-- TASK INSTRUCTIONS --
Return the material below exactly, but only from the line with "41: (642, 381, 0.93)" through the line with "44: (489, 521, 0.89)", and without its pictures.
——————————
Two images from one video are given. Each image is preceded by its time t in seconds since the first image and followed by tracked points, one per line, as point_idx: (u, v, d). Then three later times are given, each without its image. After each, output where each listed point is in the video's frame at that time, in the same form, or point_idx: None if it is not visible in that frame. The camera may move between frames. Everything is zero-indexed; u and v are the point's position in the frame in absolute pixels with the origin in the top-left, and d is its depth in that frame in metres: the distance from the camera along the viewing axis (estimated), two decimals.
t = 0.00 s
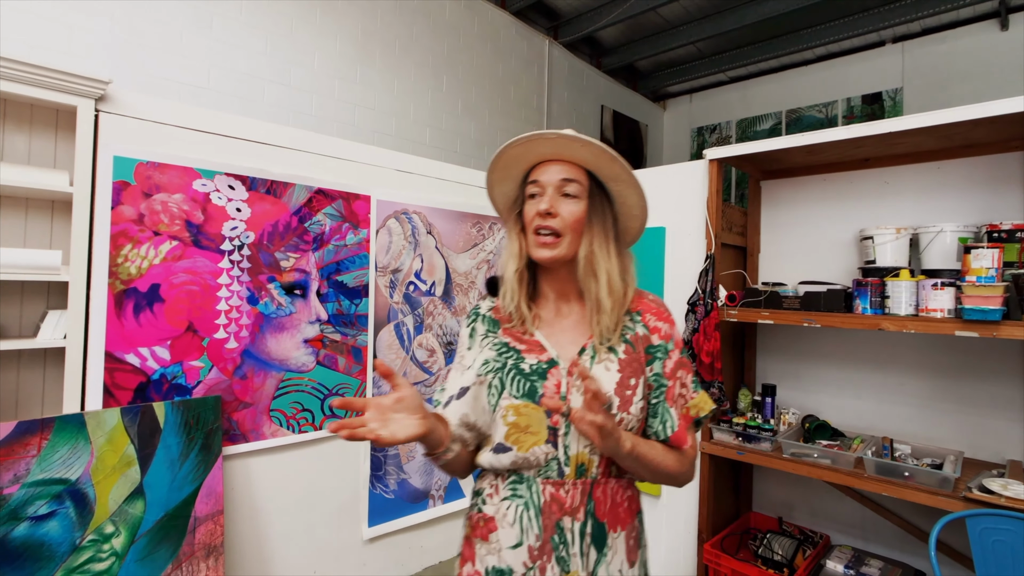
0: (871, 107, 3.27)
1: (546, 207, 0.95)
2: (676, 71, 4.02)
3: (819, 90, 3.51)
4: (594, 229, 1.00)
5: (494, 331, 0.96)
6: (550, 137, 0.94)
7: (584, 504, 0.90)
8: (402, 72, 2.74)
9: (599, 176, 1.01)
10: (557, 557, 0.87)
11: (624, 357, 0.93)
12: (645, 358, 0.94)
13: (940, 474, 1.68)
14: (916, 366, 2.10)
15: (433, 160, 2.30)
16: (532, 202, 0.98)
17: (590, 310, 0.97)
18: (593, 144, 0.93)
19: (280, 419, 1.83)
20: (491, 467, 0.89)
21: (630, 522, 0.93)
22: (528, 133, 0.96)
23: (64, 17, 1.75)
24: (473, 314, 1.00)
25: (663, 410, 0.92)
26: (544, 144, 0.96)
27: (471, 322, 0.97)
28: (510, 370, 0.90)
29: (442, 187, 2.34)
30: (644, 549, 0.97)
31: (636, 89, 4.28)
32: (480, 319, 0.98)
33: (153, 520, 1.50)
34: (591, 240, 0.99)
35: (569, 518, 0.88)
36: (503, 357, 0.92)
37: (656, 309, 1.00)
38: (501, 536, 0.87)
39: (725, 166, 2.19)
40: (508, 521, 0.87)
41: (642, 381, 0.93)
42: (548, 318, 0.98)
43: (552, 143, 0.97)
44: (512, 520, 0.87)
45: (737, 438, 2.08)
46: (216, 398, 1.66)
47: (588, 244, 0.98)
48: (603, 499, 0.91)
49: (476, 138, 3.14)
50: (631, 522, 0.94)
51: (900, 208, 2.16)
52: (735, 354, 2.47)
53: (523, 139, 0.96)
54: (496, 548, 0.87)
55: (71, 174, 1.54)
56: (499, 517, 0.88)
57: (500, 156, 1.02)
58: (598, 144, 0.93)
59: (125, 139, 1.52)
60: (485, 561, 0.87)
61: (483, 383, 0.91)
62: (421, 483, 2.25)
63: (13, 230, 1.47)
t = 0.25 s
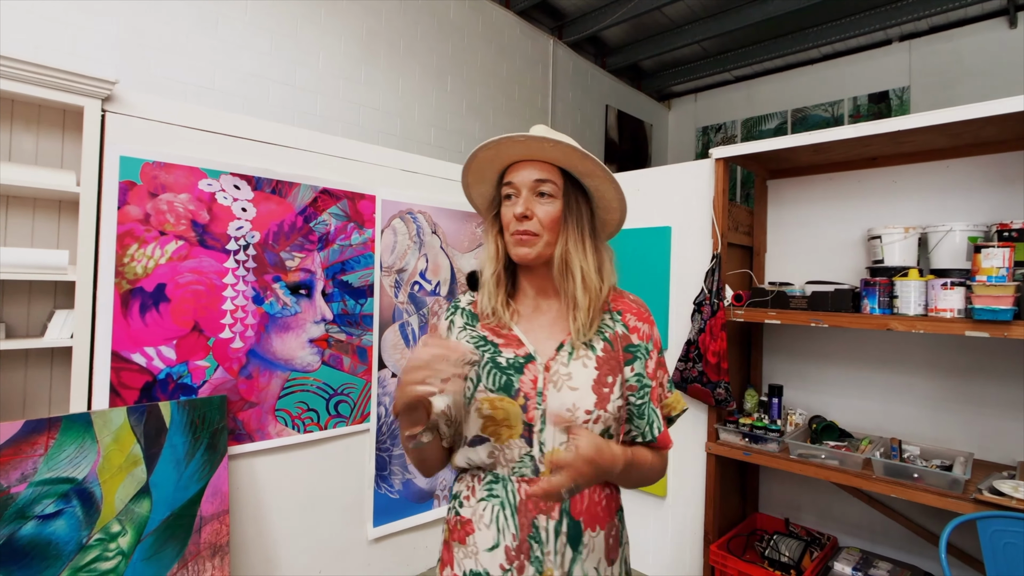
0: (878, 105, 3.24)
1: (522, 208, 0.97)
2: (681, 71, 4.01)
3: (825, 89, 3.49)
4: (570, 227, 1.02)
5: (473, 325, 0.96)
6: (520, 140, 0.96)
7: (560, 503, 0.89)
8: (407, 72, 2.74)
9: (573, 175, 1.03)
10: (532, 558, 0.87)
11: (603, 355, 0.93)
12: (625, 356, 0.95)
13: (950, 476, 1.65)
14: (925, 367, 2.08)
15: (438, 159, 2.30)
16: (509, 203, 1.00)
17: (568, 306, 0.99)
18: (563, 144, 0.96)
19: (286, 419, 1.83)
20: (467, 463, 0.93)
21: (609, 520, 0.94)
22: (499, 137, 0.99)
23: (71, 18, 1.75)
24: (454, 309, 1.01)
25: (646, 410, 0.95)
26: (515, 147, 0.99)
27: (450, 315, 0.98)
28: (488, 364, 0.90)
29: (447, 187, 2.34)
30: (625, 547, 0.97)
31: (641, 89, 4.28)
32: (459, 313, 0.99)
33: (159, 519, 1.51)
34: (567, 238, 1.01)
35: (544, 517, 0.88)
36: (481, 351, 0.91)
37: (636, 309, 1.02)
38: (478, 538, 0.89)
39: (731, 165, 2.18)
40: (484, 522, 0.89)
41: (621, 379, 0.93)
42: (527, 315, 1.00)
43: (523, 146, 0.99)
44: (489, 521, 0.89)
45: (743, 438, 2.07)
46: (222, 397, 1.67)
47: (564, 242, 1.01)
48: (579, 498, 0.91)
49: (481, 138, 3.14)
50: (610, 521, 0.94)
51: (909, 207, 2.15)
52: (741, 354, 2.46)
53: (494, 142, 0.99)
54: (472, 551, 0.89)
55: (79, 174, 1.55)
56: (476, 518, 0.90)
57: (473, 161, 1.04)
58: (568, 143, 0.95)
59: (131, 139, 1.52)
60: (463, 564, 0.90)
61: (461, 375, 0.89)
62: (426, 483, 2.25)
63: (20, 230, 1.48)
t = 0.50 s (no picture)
0: (883, 105, 3.23)
1: (518, 209, 0.97)
2: (684, 71, 4.01)
3: (829, 89, 3.48)
4: (565, 228, 1.03)
5: (466, 326, 0.99)
6: (517, 140, 0.97)
7: (547, 504, 0.89)
8: (411, 73, 2.74)
9: (568, 176, 1.04)
10: (516, 557, 0.89)
11: (594, 356, 0.93)
12: (616, 358, 0.94)
13: (956, 477, 1.65)
14: (930, 367, 2.07)
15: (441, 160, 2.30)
16: (505, 204, 1.00)
17: (561, 307, 0.99)
18: (559, 145, 0.96)
19: (290, 419, 1.84)
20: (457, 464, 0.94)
21: (599, 522, 0.92)
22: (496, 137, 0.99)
23: (78, 20, 1.76)
24: (447, 309, 1.04)
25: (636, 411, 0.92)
26: (512, 148, 1.00)
27: (444, 316, 1.02)
28: (479, 365, 0.92)
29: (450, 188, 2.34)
30: (616, 549, 0.96)
31: (644, 89, 4.28)
32: (452, 313, 1.02)
33: (165, 518, 1.51)
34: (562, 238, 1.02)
35: (530, 517, 0.89)
36: (472, 351, 0.94)
37: (629, 311, 1.01)
38: (467, 537, 0.93)
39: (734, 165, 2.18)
40: (472, 522, 0.92)
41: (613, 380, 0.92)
42: (521, 315, 1.01)
43: (520, 146, 1.00)
44: (476, 520, 0.92)
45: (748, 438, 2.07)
46: (227, 398, 1.67)
47: (560, 242, 1.01)
48: (567, 499, 0.90)
49: (484, 138, 3.14)
50: (599, 523, 0.92)
51: (914, 206, 2.14)
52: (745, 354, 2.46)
53: (492, 143, 0.99)
54: (461, 550, 0.93)
55: (85, 175, 1.56)
56: (465, 518, 0.93)
57: (470, 161, 1.05)
58: (565, 144, 0.96)
59: (137, 140, 1.53)
60: (452, 563, 0.94)
61: (451, 376, 0.94)
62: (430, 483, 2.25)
63: (27, 231, 1.49)
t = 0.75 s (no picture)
0: (886, 104, 3.22)
1: (519, 208, 0.97)
2: (687, 71, 4.01)
3: (832, 88, 3.47)
4: (565, 228, 1.03)
5: (466, 324, 0.99)
6: (519, 140, 0.97)
7: (550, 502, 0.89)
8: (414, 74, 2.75)
9: (569, 176, 1.04)
10: (519, 556, 0.87)
11: (594, 355, 0.93)
12: (616, 356, 0.94)
13: (961, 478, 1.64)
14: (935, 367, 2.06)
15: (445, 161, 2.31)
16: (506, 204, 1.01)
17: (562, 307, 0.99)
18: (560, 145, 0.96)
19: (295, 419, 1.84)
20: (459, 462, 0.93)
21: (601, 520, 0.92)
22: (497, 137, 0.99)
23: (85, 22, 1.77)
24: (447, 308, 1.04)
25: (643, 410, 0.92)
26: (513, 148, 1.00)
27: (444, 315, 1.01)
28: (479, 363, 0.91)
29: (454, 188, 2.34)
30: (618, 547, 0.95)
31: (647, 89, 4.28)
32: (452, 312, 1.01)
33: (170, 517, 1.52)
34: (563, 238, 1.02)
35: (532, 515, 0.88)
36: (472, 350, 0.93)
37: (629, 310, 1.01)
38: (470, 537, 0.90)
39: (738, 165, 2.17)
40: (475, 522, 0.90)
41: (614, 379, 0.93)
42: (521, 315, 1.01)
43: (521, 146, 1.00)
44: (479, 520, 0.90)
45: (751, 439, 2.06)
46: (231, 397, 1.68)
47: (561, 242, 1.01)
48: (569, 497, 0.90)
49: (487, 138, 3.15)
50: (602, 521, 0.92)
51: (918, 206, 2.13)
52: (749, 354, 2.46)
53: (494, 143, 0.99)
54: (464, 550, 0.90)
55: (91, 176, 1.56)
56: (468, 517, 0.91)
57: (472, 160, 1.05)
58: (566, 144, 0.96)
59: (142, 141, 1.54)
60: (456, 563, 0.92)
61: (451, 374, 0.92)
62: (433, 483, 2.26)
63: (34, 231, 1.50)
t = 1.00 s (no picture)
0: (892, 104, 3.21)
1: (527, 209, 0.97)
2: (692, 71, 4.00)
3: (838, 88, 3.46)
4: (572, 229, 1.03)
5: (473, 326, 0.99)
6: (526, 142, 0.97)
7: (558, 503, 0.89)
8: (418, 75, 2.76)
9: (575, 176, 1.04)
10: (529, 556, 0.88)
11: (600, 356, 0.93)
12: (623, 358, 0.95)
13: (969, 480, 1.63)
14: (942, 369, 2.05)
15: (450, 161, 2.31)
16: (513, 206, 1.01)
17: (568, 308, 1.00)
18: (567, 146, 0.96)
19: (301, 419, 1.85)
20: (467, 463, 0.93)
21: (609, 520, 0.92)
22: (504, 139, 0.99)
23: (93, 24, 1.79)
24: (455, 309, 1.05)
25: (642, 410, 0.91)
26: (520, 149, 1.00)
27: (452, 316, 1.02)
28: (486, 364, 0.93)
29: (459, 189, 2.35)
30: (626, 547, 0.96)
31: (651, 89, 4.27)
32: (460, 314, 1.02)
33: (177, 517, 1.53)
34: (570, 239, 1.02)
35: (541, 516, 0.89)
36: (479, 351, 0.94)
37: (635, 311, 1.01)
38: (478, 538, 0.90)
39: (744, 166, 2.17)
40: (484, 523, 0.90)
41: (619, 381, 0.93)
42: (528, 317, 1.01)
43: (528, 148, 1.00)
44: (488, 521, 0.90)
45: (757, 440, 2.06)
46: (238, 397, 1.69)
47: (568, 243, 1.02)
48: (577, 498, 0.90)
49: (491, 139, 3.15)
50: (609, 521, 0.93)
51: (925, 207, 2.12)
52: (754, 355, 2.45)
53: (501, 144, 0.99)
54: (473, 551, 0.90)
55: (100, 177, 1.58)
56: (476, 519, 0.91)
57: (479, 162, 1.04)
58: (573, 145, 0.96)
59: (150, 143, 1.55)
60: (464, 564, 0.91)
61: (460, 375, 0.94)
62: (438, 483, 2.26)
63: (43, 232, 1.51)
——————————
-- TASK OUTPUT --
41: (642, 381, 0.93)
42: (548, 318, 0.98)
43: (552, 143, 0.97)
44: (512, 520, 0.87)
45: (737, 438, 2.08)
46: (216, 398, 1.66)
47: (588, 244, 0.98)
48: (603, 499, 0.91)
49: (476, 138, 3.14)
50: (631, 522, 0.94)
51: (900, 208, 2.16)
52: (735, 354, 2.47)
53: (523, 139, 0.96)
54: (496, 548, 0.87)
55: (71, 174, 1.54)
56: (499, 517, 0.88)
57: (500, 156, 1.02)
58: (598, 144, 0.93)
59: (125, 139, 1.52)
60: (485, 561, 0.87)
61: (483, 383, 0.91)
62: (421, 483, 2.25)
63: (13, 230, 1.47)
t = 0.25 s
0: (878, 105, 3.24)
1: (522, 208, 0.97)
2: (681, 71, 4.01)
3: (825, 89, 3.49)
4: (570, 227, 1.02)
5: (473, 325, 0.96)
6: (520, 140, 0.96)
7: (560, 503, 0.89)
8: (407, 72, 2.74)
9: (573, 175, 1.03)
10: (532, 558, 0.87)
11: (603, 355, 0.93)
12: (625, 356, 0.95)
13: (950, 476, 1.65)
14: (925, 367, 2.08)
15: (438, 159, 2.30)
16: (509, 203, 1.00)
17: (568, 306, 0.99)
18: (563, 144, 0.96)
19: (286, 419, 1.83)
20: (467, 463, 0.93)
21: (609, 520, 0.94)
22: (499, 137, 0.99)
23: (71, 18, 1.75)
24: (454, 309, 1.01)
25: (646, 410, 0.95)
26: (515, 147, 0.99)
27: (450, 315, 0.98)
28: (488, 364, 0.90)
29: (447, 187, 2.34)
30: (625, 547, 0.97)
31: (641, 89, 4.28)
32: (459, 313, 0.99)
33: (159, 519, 1.51)
34: (567, 238, 1.01)
35: (544, 517, 0.88)
36: (481, 351, 0.91)
37: (636, 309, 1.02)
38: (478, 538, 0.89)
39: (731, 165, 2.18)
40: (484, 522, 0.89)
41: (621, 379, 0.93)
42: (527, 315, 1.00)
43: (523, 146, 0.99)
44: (489, 521, 0.89)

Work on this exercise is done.